Stored data →
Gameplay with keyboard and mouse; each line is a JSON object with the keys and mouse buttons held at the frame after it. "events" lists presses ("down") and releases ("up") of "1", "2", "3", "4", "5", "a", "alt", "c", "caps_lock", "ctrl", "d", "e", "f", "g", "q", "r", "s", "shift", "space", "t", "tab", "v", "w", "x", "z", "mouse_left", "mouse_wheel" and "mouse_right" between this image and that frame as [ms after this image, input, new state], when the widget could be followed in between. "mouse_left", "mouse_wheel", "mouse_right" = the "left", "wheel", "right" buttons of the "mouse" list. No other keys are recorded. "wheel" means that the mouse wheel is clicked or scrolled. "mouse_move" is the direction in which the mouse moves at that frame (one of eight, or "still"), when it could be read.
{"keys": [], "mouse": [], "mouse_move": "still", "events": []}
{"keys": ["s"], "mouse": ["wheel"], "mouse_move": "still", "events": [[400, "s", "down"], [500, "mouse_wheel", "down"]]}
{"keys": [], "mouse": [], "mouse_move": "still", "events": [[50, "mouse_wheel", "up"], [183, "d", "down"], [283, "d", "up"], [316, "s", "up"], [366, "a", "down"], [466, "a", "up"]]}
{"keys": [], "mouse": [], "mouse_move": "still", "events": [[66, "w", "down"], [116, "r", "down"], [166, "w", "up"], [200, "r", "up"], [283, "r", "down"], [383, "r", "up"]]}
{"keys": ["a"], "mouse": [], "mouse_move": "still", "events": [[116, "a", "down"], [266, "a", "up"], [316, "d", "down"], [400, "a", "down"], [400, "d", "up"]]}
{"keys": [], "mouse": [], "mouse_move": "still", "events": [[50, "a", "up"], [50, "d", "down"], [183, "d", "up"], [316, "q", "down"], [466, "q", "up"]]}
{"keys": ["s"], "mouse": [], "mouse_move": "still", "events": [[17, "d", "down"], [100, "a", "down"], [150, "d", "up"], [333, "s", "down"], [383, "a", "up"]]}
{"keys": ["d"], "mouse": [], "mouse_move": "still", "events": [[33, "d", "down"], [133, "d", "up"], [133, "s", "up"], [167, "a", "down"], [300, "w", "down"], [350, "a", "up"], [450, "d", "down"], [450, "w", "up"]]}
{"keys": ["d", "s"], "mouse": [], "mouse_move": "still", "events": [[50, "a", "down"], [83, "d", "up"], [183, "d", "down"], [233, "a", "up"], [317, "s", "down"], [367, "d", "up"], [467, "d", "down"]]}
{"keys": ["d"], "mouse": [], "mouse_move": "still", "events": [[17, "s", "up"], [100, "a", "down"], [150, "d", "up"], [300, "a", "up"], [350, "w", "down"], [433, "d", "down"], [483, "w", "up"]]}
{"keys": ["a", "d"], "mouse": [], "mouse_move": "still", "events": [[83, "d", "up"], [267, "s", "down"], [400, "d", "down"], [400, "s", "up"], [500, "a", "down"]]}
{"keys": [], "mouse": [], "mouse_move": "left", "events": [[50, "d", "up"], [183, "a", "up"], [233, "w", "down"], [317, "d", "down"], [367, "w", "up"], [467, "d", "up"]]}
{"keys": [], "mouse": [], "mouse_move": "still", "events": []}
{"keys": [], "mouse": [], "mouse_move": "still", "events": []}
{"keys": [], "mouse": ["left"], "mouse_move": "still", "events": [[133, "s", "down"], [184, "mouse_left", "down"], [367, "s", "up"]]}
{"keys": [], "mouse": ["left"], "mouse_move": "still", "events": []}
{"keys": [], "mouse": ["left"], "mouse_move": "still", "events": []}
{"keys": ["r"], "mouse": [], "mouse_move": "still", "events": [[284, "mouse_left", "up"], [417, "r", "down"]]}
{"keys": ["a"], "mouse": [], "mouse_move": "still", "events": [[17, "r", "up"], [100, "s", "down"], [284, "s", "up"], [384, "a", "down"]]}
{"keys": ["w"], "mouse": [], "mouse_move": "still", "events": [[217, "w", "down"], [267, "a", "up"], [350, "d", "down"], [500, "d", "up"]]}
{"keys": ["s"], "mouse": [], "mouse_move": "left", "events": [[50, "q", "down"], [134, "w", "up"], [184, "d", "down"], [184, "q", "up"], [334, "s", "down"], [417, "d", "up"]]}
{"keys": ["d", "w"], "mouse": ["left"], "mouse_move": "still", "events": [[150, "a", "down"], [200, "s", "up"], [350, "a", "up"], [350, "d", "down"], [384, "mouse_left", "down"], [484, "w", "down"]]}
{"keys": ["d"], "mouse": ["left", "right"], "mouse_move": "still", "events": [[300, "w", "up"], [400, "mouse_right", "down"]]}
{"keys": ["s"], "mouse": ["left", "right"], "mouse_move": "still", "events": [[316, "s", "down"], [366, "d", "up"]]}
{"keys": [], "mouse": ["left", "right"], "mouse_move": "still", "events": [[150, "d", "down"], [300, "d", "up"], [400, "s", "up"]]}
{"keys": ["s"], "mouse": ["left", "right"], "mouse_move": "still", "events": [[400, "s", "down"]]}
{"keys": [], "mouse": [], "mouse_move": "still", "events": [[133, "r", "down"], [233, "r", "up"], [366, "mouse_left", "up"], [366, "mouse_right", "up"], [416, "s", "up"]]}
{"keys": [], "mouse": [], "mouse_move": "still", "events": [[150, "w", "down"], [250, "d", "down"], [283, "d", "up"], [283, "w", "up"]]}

Task description → Copy out all the entries exactly once more.

Result →
Gameplay with keyboard and mouse; each line is a JSON object with the keys and mouse buttons held at the frame after it. "events" lists presses ("down") and releases ("up") of "1", "2", "3", "4", "5", "a", "alt", "c", "caps_lock", "ctrl", "d", "e", "f", "g", "q", "r", "s", "shift", "space", "t", "tab", "v", "w", "x", "z", "mouse_left", "mouse_wheel" and "mouse_right" between this image and that frame as [ms after this image, input, new state], when the widget could be followed in between. "mouse_left", "mouse_wheel", "mouse_right" = the "left", "wheel", "right" buttons of the "mouse" list. No other keys are recorded. "wheel" means that the mouse wheel is clicked or scrolled. "mouse_move" is the direction in which the mouse moves at that frame (one of eight, or "still"), when it could be read.
{"keys": [], "mouse": [], "mouse_move": "still", "events": []}
{"keys": ["s"], "mouse": ["wheel"], "mouse_move": "still", "events": [[400, "s", "down"], [500, "mouse_wheel", "down"]]}
{"keys": [], "mouse": [], "mouse_move": "still", "events": [[50, "mouse_wheel", "up"], [183, "d", "down"], [283, "d", "up"], [316, "s", "up"], [366, "a", "down"], [466, "a", "up"]]}
{"keys": [], "mouse": [], "mouse_move": "still", "events": [[66, "w", "down"], [116, "r", "down"], [166, "w", "up"], [200, "r", "up"], [283, "r", "down"], [383, "r", "up"]]}
{"keys": ["a"], "mouse": [], "mouse_move": "still", "events": [[116, "a", "down"], [266, "a", "up"], [316, "d", "down"], [400, "a", "down"], [400, "d", "up"]]}
{"keys": [], "mouse": [], "mouse_move": "still", "events": [[50, "a", "up"], [50, "d", "down"], [183, "d", "up"], [316, "q", "down"], [466, "q", "up"]]}
{"keys": ["s"], "mouse": [], "mouse_move": "still", "events": [[17, "d", "down"], [100, "a", "down"], [150, "d", "up"], [333, "s", "down"], [383, "a", "up"]]}
{"keys": ["d"], "mouse": [], "mouse_move": "still", "events": [[33, "d", "down"], [133, "d", "up"], [133, "s", "up"], [167, "a", "down"], [300, "w", "down"], [350, "a", "up"], [450, "d", "down"], [450, "w", "up"]]}
{"keys": ["d", "s"], "mouse": [], "mouse_move": "still", "events": [[50, "a", "down"], [83, "d", "up"], [183, "d", "down"], [233, "a", "up"], [317, "s", "down"], [367, "d", "up"], [467, "d", "down"]]}
{"keys": ["d"], "mouse": [], "mouse_move": "still", "events": [[17, "s", "up"], [100, "a", "down"], [150, "d", "up"], [300, "a", "up"], [350, "w", "down"], [433, "d", "down"], [483, "w", "up"]]}
{"keys": ["a", "d"], "mouse": [], "mouse_move": "still", "events": [[83, "d", "up"], [267, "s", "down"], [400, "d", "down"], [400, "s", "up"], [500, "a", "down"]]}
{"keys": [], "mouse": [], "mouse_move": "left", "events": [[50, "d", "up"], [183, "a", "up"], [233, "w", "down"], [317, "d", "down"], [367, "w", "up"], [467, "d", "up"]]}
{"keys": [], "mouse": [], "mouse_move": "still", "events": []}
{"keys": [], "mouse": [], "mouse_move": "still", "events": []}
{"keys": [], "mouse": ["left"], "mouse_move": "still", "events": [[133, "s", "down"], [184, "mouse_left", "down"], [367, "s", "up"]]}
{"keys": [], "mouse": ["left"], "mouse_move": "still", "events": []}
{"keys": [], "mouse": ["left"], "mouse_move": "still", "events": []}
{"keys": ["r"], "mouse": [], "mouse_move": "still", "events": [[284, "mouse_left", "up"], [417, "r", "down"]]}
{"keys": ["a"], "mouse": [], "mouse_move": "still", "events": [[17, "r", "up"], [100, "s", "down"], [284, "s", "up"], [384, "a", "down"]]}
{"keys": ["w"], "mouse": [], "mouse_move": "still", "events": [[217, "w", "down"], [267, "a", "up"], [350, "d", "down"], [500, "d", "up"]]}
{"keys": ["s"], "mouse": [], "mouse_move": "left", "events": [[50, "q", "down"], [134, "w", "up"], [184, "d", "down"], [184, "q", "up"], [334, "s", "down"], [417, "d", "up"]]}
{"keys": ["d", "w"], "mouse": ["left"], "mouse_move": "still", "events": [[150, "a", "down"], [200, "s", "up"], [350, "a", "up"], [350, "d", "down"], [384, "mouse_left", "down"], [484, "w", "down"]]}
{"keys": ["d"], "mouse": ["left", "right"], "mouse_move": "still", "events": [[300, "w", "up"], [400, "mouse_right", "down"]]}
{"keys": ["s"], "mouse": ["left", "right"], "mouse_move": "still", "events": [[316, "s", "down"], [366, "d", "up"]]}
{"keys": [], "mouse": ["left", "right"], "mouse_move": "still", "events": [[150, "d", "down"], [300, "d", "up"], [400, "s", "up"]]}
{"keys": ["s"], "mouse": ["left", "right"], "mouse_move": "still", "events": [[400, "s", "down"]]}
{"keys": [], "mouse": [], "mouse_move": "still", "events": [[133, "r", "down"], [233, "r", "up"], [366, "mouse_left", "up"], [366, "mouse_right", "up"], [416, "s", "up"]]}
{"keys": [], "mouse": [], "mouse_move": "still", "events": [[150, "w", "down"], [250, "d", "down"], [283, "d", "up"], [283, "w", "up"]]}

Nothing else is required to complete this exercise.